Tax Incremental Financing misses a trick
The Scottish Government today announced a further three projects that will be developed using the Tax Incremental Financing (TIF) model. This is a mechanism whereby future non-domestic rates (business rates) that arise as a consequence of the TIF financed development (being a new road, pier etc.) is used to pay back the initial capital that is borrowed by the public authority.
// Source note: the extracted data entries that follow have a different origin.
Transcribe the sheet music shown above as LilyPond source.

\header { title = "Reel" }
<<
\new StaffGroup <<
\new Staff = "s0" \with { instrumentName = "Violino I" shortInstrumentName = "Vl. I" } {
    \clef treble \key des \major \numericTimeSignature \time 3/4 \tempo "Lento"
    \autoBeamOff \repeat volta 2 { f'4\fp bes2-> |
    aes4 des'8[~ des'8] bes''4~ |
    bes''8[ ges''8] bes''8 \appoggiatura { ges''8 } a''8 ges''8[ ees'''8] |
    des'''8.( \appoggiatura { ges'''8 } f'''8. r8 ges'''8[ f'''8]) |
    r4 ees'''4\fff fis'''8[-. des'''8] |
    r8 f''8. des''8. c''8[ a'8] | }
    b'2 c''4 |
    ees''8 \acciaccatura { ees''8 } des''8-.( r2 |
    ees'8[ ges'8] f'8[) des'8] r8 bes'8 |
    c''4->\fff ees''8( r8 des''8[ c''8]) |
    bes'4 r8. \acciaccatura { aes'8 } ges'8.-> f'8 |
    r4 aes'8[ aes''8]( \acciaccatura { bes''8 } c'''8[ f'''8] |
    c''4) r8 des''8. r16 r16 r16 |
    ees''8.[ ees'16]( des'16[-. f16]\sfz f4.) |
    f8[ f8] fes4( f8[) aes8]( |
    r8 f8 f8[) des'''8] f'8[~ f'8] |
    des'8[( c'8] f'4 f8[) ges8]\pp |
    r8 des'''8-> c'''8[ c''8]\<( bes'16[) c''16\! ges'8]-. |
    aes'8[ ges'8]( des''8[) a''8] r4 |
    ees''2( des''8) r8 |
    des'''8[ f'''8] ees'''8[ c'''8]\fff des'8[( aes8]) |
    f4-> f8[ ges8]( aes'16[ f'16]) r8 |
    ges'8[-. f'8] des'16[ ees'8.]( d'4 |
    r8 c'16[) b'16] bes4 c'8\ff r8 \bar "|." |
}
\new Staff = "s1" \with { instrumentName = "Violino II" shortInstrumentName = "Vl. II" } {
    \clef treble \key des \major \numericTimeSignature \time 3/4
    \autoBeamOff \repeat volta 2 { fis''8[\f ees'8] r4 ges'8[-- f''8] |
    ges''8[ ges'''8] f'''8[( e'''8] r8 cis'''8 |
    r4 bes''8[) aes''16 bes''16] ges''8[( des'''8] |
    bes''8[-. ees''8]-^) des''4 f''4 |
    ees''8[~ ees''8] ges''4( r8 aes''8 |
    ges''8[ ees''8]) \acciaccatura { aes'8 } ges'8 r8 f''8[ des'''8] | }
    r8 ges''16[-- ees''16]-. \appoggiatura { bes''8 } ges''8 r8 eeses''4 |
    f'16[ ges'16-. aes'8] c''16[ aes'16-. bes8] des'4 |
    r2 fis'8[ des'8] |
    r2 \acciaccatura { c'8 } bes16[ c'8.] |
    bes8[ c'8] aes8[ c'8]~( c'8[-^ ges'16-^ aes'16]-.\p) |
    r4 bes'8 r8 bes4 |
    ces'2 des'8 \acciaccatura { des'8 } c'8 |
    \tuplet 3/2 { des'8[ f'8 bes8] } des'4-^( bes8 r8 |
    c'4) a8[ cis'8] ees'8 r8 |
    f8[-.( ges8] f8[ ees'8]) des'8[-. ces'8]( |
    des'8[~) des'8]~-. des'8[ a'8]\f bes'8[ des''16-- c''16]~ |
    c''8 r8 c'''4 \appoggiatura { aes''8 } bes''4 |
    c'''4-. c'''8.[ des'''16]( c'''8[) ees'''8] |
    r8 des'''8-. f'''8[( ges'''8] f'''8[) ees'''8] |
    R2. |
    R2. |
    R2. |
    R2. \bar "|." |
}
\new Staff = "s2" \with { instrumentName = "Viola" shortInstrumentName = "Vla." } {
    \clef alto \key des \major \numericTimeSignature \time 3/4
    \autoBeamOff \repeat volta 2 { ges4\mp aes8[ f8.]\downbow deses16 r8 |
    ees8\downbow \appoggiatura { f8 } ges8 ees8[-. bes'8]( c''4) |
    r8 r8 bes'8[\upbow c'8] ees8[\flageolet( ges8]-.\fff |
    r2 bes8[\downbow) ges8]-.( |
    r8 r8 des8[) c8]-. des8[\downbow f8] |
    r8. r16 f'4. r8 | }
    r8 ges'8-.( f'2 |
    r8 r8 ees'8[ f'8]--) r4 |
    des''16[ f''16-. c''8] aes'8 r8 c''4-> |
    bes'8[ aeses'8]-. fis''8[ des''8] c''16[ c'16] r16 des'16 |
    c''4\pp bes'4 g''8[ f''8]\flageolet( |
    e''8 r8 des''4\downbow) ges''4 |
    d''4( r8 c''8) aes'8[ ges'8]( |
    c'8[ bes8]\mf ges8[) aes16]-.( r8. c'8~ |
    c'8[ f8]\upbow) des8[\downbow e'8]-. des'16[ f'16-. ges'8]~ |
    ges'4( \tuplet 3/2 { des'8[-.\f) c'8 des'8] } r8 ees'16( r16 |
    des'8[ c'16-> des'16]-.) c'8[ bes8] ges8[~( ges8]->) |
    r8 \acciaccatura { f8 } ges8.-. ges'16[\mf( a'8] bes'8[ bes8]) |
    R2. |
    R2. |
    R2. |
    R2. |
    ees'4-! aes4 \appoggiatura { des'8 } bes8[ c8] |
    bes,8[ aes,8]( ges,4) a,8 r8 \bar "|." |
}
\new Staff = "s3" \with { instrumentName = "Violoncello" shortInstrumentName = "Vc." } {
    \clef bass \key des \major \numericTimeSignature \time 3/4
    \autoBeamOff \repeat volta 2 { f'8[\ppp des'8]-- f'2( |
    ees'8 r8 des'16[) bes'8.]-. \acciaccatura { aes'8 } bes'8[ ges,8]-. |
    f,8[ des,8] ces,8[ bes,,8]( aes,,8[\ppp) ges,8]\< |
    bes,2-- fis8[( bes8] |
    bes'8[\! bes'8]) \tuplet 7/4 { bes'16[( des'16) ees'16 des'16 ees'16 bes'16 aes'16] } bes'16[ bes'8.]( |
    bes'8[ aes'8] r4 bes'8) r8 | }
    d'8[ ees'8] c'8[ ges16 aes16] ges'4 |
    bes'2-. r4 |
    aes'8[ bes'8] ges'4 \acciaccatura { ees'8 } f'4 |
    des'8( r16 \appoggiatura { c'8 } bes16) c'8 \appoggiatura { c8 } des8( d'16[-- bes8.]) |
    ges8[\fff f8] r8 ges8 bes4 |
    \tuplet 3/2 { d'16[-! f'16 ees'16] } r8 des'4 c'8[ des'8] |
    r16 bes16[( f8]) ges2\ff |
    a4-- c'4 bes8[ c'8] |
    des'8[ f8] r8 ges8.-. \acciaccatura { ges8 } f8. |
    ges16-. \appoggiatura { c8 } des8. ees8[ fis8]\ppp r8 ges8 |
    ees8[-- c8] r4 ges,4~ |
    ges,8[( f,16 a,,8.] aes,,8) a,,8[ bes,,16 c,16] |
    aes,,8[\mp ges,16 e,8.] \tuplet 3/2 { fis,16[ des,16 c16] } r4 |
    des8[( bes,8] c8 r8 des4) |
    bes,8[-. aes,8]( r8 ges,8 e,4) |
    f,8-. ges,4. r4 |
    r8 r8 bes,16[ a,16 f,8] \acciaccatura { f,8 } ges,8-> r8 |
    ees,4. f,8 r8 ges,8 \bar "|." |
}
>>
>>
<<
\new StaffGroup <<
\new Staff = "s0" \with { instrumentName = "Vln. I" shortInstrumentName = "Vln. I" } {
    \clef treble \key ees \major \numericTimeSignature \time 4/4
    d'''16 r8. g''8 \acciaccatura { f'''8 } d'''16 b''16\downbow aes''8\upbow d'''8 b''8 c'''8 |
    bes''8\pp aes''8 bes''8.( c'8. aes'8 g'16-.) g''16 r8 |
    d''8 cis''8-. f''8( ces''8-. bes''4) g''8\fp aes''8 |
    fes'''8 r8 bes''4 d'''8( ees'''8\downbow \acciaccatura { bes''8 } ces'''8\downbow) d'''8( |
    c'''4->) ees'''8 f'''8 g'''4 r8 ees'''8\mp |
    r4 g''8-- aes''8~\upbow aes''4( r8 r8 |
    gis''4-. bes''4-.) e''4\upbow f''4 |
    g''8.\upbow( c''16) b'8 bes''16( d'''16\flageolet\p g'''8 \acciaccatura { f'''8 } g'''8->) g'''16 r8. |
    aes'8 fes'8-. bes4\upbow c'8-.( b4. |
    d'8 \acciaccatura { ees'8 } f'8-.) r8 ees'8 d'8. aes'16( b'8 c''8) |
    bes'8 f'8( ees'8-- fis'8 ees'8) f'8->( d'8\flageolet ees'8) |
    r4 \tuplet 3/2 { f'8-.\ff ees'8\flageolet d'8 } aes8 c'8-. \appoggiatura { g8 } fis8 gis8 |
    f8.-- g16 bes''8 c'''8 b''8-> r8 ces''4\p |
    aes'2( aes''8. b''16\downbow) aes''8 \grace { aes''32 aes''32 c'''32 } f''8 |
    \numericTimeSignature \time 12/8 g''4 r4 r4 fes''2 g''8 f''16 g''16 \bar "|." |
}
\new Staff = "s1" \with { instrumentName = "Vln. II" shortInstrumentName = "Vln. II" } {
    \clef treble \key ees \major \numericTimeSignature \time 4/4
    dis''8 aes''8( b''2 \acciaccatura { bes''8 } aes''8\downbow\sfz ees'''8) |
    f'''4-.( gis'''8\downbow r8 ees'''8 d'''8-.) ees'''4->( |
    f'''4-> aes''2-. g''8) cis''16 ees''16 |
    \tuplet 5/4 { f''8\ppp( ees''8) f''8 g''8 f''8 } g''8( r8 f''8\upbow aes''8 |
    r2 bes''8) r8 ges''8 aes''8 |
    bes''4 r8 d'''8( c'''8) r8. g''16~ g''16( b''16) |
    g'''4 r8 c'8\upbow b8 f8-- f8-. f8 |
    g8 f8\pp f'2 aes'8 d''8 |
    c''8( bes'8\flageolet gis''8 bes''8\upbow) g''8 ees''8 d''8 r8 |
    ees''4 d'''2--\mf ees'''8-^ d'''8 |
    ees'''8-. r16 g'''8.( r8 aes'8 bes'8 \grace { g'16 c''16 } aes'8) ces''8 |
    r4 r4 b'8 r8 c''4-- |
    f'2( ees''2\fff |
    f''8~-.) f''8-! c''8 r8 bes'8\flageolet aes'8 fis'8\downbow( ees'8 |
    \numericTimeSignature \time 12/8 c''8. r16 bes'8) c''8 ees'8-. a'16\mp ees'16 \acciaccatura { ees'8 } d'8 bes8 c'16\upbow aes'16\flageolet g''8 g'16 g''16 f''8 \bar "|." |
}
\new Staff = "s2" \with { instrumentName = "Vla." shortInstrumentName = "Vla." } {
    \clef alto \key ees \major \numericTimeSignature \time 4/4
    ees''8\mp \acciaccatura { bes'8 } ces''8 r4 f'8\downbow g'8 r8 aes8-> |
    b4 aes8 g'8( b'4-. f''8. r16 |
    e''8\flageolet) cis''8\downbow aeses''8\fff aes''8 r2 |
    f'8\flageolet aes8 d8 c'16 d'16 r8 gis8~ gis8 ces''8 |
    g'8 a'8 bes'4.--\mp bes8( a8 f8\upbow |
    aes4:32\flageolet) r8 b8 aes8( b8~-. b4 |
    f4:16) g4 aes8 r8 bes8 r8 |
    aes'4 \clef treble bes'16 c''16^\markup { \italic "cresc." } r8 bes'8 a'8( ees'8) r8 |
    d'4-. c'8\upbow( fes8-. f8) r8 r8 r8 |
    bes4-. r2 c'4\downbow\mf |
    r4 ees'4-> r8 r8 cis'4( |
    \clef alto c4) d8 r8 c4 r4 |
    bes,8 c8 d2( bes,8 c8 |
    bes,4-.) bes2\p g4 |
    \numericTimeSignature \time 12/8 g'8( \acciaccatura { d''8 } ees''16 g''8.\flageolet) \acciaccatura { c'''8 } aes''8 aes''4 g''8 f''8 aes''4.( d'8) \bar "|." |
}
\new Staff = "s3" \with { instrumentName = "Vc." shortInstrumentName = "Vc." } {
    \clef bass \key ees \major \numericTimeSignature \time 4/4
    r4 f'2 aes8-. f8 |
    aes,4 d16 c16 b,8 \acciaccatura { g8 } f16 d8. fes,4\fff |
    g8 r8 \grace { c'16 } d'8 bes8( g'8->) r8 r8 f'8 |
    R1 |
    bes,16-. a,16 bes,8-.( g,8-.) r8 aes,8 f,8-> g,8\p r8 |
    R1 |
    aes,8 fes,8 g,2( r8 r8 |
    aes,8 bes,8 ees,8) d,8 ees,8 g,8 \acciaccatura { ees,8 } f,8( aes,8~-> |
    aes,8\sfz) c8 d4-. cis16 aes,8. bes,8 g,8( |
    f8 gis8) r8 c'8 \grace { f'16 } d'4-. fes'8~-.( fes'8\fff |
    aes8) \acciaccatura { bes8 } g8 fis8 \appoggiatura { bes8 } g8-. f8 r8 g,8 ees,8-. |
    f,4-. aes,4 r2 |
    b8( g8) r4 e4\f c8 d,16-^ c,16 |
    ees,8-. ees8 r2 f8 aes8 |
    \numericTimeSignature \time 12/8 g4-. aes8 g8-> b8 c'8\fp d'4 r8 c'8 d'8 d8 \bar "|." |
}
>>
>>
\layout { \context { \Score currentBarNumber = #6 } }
The Scottish Government explain the background to the Pilot Scheme here.
The first TIF scheme in Scotland was approved for the Leith docks and I wrote a critique of the proposal at the time (one of the interesting aspects of the Leith scheme is that the Scottish Government themselves will face increased business rate bills because their Victoria Quay Offices incur £1.6 million in business rates each year!
My principal objection to TIF is that the burden of paying back the loan falls on new businesses that are established within the TIF “red line” zone when the logic of TIF is that ALL land values will rise universally within and (to an extent) outwith the zone. This uplift is not captured by the local authority and provides a windfall to landowners on the back of public investment. Existing businesses within the area will also face increased business rates (such as Victoria Quay mentioned above).
TIF is a useful mechanism for generating investment but it exploits the fact that businesses pay disproportionate sums of money in tax to local authorities when other landowners pay nothing. The goal of tax reform should be to spread the burden of any tax on land and property evenly among all who benefit. That can only happen if a universal land tax is adopted.